Gesù ha raggiunto questo traguardo percorrendo due strade: l’obbedienza e la solidarietà. La prima si intende in riferimento alla volontà del Padre, cui è rimasto fedele anche nella lotta del venerdì santo. La sua vita terrena non è stata una passeggiata e chi pensa che la fede lo sia ha sbagliato l’indirizzo di Dio. Per dire la misura della solidarietà, il testo parla di condivisione dei dolori. Sceglie parole forti, riferendo di “grida e lacrime”, che hanno sullo sfondo la scena del Getsemani. Persino le sue preghiere, che potevano essere esaudite, sono rimaste mute, ma la risposta di Dio non si è fatta attendere: ed è la risurrezione.

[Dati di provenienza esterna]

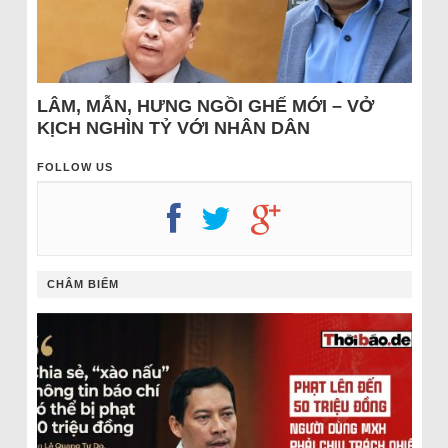
LÂM, MẪN, HƯNG NGỒI GHẾ MỚI – VỞ
KỊCH NGHÌN TỶ VỚI NHÂN DÂN
FOLLOW US
CHÂM BIẾM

Storia di un chicco di grano
Può capitarci di restare incantati dinanzi allo spettacolo estivo di un campo di grano. Le sue spighe senza numero, che si alzano nell’aria e che coprono il terreno dandogli il colore dell’oro. Spighe che si agitano nel vento e che catturano la luce del sole o del tramonto. Dopo il raccolto, il loro frutto sarà macinato per diventare farina, che le mani pazienti dell’uomo trasformeranno in pane. Eccolo sulla nostra tavola: il pane che profuma di terra e di cielo, e che ci riempie l’anima. Il pane che nutre gli affamati e sostiene il nostro viaggio, dandoci il calore necessario per attraversare le strade del tempo. Pane che a volte si paga caro, mentre è il regalo della terra!
Pochi però pensano agli inizi di questa grande storia, a quel piccolo seme, che una mano calda gettò nella terra fredda di un giorno di autunno. Seme troppo piccolo perché sia notato, ma che ha in sé il segreto della vita. Seme che sogna di arricchire la terra, ma che sa attendere, per diventare fiore, poi stelo e poi spiga. Seme che deve attraversare il mistero della morte per generare un intero universo. Questo spettacolo nascosto non sfugge agli occhi attenti di Gesù, che contempla la terra con amore, dando a quel piccolo seme la dignità di metafora cristologica: «Se il chicco di grano, caduto in terra, non muore, rimane solo; se invece muore, produce molto frutto».
Con questa frase il maestro sintetizza il senso della sua missione. Essa è introdotta dalla consapevolezza che è giunta l’ora. «Gesù rispose loro: È venuta l’ora». Si avverte la tensione del momento. La passione è prossima. Nel linguaggio di Giovanni “l’ora” indica il culmine dell’attività messianica. Ma che ora è questa? È l’ora della salvezza, dell’incontro dei popoli, in cui anche quei greci che lo cercano potranno vederlo. È l’ora del chicco di grano che si moltiplica. E tutto non sarà più come prima. Proprio nel momento della sua maggiore sconfitta, che è la croce, Gesù chiamerà tutti a sé: «E io, quando sarò innalzato da terra, attirerò tutti a me».
Il maestro non spinge il nostro sguardo verso i suoi dolori, ma verso l’amore che non rifiuta di diventare dolore. È ciò che contempliamo in un crocefisso. Gesù non parla solo di sé ma di noi. Infatti, dice: «Dove sono io, là sarà anche il mio servitore». Siamo cercatori di vita, se non riusciamo a trovarla forse è perché siamo troppo concentrati su noi stessi. Il piccolo seme ci insegna che c’è un altro modo: donarla. Lo vediamo in un grembo di madre e lo leggiamo sulle mani di un operaio. Piaghe che parlano di amore, storia di un seme di grano che ha sconfitto la solitudine. Sì, «solo l’amore donato rende la vita degna di essere vissuta» (Emmanuel Mounier).
L’ascolto della parola, apertosi con i greci che cercano Gesù, ci ha portati a mescolarci con loro, formando il popolo dei cercatori di Dio. Vogliamo vedere Gesù. Lo chiediamo a Filippo e poi ad Andrea, cioè alla Chiesa, che ha questo solo compito sulla terra: condurci ai piedi di una croce luminosa, per imparare l’avventura del seme di grano.